— TASK BRIEF —
Quote the records word for word, from the very first line down to the line with "GNI colour: orange -> red", including both of those lines.

— DATA IN THIS EXERCISE —
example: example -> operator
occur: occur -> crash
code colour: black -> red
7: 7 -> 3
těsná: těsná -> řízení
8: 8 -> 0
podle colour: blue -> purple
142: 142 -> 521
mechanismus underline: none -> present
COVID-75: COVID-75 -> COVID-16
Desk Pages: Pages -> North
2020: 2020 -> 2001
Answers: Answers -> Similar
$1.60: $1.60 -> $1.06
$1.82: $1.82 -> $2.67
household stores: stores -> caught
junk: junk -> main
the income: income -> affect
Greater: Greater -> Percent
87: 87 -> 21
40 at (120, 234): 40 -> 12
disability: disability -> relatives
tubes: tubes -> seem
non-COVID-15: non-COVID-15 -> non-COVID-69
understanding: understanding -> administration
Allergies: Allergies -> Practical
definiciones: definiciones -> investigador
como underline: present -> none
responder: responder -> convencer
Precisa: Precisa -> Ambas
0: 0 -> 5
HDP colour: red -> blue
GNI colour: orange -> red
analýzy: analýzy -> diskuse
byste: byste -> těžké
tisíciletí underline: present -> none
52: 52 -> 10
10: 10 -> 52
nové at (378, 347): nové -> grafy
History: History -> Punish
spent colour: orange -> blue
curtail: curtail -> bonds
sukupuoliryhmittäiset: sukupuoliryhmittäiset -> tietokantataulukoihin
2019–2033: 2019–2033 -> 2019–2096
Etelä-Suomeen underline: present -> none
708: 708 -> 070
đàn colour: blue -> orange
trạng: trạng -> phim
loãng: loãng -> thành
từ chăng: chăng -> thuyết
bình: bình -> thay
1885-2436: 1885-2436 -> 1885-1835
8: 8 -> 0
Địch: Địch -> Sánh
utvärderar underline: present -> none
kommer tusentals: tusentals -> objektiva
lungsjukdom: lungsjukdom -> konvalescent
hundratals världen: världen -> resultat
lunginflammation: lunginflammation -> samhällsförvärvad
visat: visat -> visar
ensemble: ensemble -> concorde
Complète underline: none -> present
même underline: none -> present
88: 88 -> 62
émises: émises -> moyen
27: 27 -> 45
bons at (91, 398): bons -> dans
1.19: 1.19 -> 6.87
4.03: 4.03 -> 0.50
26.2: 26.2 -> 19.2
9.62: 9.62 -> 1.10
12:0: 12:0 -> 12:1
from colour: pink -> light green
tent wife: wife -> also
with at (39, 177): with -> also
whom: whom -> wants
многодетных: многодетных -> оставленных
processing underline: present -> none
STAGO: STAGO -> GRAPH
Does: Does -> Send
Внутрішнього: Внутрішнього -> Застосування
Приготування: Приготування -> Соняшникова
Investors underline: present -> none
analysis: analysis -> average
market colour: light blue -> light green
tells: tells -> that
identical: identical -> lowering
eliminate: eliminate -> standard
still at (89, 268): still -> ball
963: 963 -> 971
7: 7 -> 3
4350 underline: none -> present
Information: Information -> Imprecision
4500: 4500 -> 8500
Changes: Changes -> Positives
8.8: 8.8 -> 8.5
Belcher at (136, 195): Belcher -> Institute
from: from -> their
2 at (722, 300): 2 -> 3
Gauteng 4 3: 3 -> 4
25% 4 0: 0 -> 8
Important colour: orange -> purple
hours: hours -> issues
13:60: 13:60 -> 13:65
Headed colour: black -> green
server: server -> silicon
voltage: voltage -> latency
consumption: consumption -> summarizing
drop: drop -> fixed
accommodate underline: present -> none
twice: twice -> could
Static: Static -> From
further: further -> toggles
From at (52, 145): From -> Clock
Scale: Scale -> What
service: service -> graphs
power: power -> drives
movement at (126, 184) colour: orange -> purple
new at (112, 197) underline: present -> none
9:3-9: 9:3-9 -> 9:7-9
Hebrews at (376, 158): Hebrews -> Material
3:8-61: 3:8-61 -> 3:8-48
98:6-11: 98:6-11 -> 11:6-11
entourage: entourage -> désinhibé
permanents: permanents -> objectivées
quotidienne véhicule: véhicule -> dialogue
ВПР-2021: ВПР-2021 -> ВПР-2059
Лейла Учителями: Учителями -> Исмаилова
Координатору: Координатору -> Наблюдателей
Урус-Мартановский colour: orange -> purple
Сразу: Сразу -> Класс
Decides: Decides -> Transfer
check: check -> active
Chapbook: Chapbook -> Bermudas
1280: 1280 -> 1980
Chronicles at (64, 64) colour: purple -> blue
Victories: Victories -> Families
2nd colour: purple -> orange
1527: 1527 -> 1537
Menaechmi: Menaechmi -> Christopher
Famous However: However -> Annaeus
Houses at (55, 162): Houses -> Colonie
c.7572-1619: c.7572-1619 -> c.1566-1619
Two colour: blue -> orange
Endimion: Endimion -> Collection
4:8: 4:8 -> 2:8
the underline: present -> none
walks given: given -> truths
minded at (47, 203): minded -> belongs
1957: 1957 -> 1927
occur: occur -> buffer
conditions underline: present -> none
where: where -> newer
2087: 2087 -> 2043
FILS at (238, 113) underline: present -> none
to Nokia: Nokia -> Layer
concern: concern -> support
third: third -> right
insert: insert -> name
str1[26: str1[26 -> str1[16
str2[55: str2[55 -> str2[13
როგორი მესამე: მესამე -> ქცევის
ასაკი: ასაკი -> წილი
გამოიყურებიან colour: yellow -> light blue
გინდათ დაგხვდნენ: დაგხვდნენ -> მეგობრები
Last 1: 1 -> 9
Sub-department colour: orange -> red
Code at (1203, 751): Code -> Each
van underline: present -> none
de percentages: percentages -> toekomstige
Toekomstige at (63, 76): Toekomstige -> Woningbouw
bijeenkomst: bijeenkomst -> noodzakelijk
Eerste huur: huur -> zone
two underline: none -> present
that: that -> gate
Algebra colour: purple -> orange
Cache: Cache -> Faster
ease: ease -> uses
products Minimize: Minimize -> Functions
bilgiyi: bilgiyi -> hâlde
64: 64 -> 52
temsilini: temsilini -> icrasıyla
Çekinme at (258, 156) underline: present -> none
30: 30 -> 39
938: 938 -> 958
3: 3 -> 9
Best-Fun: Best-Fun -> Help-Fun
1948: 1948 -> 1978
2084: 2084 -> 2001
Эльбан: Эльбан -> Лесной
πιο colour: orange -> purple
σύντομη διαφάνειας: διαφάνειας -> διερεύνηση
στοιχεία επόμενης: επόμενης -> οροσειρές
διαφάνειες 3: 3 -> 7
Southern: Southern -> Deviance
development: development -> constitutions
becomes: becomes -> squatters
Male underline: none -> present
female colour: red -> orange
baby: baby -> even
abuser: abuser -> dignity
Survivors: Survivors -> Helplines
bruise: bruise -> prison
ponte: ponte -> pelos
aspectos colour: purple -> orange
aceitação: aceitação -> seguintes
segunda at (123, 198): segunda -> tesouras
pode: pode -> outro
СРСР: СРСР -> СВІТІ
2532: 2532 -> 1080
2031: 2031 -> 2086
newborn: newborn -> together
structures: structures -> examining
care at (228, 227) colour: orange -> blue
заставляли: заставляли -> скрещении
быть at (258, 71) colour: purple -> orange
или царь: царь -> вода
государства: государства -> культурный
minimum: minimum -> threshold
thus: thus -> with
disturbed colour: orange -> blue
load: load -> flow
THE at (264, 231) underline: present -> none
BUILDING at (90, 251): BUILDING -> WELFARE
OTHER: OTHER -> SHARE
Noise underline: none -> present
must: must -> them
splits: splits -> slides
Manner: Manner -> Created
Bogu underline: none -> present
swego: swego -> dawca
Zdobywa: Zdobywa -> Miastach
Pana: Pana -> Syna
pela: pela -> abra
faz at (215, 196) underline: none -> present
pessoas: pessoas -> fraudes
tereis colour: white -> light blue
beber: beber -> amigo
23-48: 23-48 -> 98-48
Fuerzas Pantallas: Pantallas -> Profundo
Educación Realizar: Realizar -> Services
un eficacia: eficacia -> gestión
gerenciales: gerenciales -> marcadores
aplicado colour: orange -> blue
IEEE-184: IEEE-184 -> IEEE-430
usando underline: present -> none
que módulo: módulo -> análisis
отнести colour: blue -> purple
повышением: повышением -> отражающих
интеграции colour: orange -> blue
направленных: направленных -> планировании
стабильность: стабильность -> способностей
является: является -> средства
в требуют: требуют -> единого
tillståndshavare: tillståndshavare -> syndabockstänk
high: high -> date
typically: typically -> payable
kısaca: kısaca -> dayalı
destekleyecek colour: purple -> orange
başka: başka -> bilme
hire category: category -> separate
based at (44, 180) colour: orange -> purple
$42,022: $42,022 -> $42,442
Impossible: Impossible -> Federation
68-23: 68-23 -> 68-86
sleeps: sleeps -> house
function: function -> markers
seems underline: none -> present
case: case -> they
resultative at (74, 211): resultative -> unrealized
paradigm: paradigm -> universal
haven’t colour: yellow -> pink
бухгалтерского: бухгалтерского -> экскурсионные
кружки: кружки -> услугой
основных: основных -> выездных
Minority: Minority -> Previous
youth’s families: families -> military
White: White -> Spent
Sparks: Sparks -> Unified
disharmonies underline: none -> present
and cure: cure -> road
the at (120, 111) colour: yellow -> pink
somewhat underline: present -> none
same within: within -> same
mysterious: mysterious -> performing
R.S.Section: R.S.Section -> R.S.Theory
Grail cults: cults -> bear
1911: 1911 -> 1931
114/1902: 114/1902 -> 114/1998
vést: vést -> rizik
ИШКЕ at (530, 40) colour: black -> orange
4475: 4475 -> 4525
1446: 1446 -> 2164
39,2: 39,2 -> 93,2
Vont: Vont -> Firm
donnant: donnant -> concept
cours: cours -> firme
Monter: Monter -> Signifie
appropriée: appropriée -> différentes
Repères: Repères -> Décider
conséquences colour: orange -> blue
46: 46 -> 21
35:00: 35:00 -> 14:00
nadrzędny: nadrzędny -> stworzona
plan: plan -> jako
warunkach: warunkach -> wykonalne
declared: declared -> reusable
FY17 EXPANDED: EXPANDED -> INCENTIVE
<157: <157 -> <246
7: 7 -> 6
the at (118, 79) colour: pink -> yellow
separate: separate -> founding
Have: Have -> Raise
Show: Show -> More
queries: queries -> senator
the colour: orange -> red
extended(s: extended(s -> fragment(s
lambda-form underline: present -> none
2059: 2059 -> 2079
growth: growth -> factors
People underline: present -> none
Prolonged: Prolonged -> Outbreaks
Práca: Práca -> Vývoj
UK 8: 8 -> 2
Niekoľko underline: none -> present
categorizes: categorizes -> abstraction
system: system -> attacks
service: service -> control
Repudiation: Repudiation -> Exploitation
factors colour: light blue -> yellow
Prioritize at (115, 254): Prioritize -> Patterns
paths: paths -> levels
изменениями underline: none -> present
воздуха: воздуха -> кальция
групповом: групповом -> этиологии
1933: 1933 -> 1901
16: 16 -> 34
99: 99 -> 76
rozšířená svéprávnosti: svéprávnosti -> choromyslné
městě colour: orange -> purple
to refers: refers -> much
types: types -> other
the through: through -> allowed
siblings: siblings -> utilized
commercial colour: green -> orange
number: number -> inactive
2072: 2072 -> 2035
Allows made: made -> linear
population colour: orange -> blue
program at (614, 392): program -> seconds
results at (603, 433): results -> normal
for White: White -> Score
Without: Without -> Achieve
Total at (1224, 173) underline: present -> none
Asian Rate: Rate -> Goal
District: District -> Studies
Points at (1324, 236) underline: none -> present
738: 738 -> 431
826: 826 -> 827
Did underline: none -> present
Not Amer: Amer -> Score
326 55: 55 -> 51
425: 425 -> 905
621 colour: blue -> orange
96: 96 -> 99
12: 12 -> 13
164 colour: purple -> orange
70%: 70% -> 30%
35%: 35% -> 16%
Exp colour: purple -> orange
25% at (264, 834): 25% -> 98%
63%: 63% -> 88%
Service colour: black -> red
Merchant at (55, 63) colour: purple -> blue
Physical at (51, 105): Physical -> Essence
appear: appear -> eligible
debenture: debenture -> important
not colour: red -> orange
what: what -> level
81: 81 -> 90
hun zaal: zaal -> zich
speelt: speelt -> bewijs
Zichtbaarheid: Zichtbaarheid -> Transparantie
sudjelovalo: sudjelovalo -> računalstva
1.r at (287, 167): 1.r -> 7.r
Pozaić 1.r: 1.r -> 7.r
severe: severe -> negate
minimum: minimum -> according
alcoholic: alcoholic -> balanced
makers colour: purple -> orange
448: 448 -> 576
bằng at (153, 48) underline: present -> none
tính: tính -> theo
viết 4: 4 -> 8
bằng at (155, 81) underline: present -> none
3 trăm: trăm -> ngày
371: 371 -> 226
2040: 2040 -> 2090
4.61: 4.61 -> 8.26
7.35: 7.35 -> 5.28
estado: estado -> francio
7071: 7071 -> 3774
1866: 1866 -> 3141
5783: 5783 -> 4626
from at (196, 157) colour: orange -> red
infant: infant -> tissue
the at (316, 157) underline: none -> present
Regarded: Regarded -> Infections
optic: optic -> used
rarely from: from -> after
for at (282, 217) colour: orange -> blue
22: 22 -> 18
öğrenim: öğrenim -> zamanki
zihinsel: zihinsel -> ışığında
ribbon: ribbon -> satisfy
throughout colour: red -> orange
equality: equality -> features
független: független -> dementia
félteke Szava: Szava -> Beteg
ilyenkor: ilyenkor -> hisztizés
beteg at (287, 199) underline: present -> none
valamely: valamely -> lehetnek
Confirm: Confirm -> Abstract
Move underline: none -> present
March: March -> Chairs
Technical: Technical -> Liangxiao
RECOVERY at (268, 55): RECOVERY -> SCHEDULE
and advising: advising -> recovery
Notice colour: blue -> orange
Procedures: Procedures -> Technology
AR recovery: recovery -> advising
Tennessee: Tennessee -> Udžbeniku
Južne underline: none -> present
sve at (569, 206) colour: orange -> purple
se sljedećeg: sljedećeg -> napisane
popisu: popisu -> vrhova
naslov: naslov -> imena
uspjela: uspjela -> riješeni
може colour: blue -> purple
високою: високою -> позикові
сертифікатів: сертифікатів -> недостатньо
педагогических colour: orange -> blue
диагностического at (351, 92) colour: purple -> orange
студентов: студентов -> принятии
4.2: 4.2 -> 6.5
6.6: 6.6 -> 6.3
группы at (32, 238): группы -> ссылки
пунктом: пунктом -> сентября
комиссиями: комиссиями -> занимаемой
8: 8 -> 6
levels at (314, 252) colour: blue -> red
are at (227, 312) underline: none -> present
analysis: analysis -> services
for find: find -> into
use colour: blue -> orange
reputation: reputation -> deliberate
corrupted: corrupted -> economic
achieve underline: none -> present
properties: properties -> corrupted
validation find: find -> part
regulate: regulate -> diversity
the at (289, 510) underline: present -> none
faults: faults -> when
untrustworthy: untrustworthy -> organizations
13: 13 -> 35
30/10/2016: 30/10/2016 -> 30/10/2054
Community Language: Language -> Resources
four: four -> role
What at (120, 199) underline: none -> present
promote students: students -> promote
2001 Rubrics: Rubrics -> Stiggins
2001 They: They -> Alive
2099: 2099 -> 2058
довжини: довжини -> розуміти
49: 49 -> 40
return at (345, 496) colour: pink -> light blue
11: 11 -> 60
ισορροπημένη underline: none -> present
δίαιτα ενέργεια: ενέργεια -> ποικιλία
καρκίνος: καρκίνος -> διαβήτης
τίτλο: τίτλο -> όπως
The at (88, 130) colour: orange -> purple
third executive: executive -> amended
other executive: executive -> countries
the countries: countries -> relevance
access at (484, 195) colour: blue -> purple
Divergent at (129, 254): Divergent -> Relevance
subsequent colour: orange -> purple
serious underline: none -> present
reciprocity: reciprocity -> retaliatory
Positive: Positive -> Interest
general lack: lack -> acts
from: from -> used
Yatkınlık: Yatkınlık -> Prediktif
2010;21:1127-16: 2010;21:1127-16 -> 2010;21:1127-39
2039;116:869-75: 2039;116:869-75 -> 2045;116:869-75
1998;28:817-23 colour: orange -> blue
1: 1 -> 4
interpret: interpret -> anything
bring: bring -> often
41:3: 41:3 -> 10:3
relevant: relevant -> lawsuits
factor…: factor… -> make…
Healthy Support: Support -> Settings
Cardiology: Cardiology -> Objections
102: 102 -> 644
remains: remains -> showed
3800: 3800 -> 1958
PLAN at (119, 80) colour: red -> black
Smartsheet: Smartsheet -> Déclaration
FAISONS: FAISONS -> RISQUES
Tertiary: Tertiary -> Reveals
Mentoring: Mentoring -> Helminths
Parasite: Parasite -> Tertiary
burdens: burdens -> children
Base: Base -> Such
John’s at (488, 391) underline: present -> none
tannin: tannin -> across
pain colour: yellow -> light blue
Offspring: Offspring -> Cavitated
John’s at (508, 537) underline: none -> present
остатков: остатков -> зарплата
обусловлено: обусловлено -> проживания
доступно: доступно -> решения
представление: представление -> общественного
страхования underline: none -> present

— REPLY —
example: example -> operator
occur: occur -> crash
code colour: black -> red
7: 7 -> 3
těsná: těsná -> řízení
8: 8 -> 0
podle colour: blue -> purple
142: 142 -> 521
mechanismus underline: none -> present
COVID-75: COVID-75 -> COVID-16
Desk Pages: Pages -> North
2020: 2020 -> 2001
Answers: Answers -> Similar
$1.60: $1.60 -> $1.06
$1.82: $1.82 -> $2.67
household stores: stores -> caught
junk: junk -> main
the income: income -> affect
Greater: Greater -> Percent
87: 87 -> 21
40 at (120, 234): 40 -> 12
disability: disability -> relatives
tubes: tubes -> seem
non-COVID-15: non-COVID-15 -> non-COVID-69
understanding: understanding -> administration
Allergies: Allergies -> Practical
definiciones: definiciones -> investigador
como underline: present -> none
responder: responder -> convencer
Precisa: Precisa -> Ambas
0: 0 -> 5
HDP colour: red -> blue
GNI colour: orange -> red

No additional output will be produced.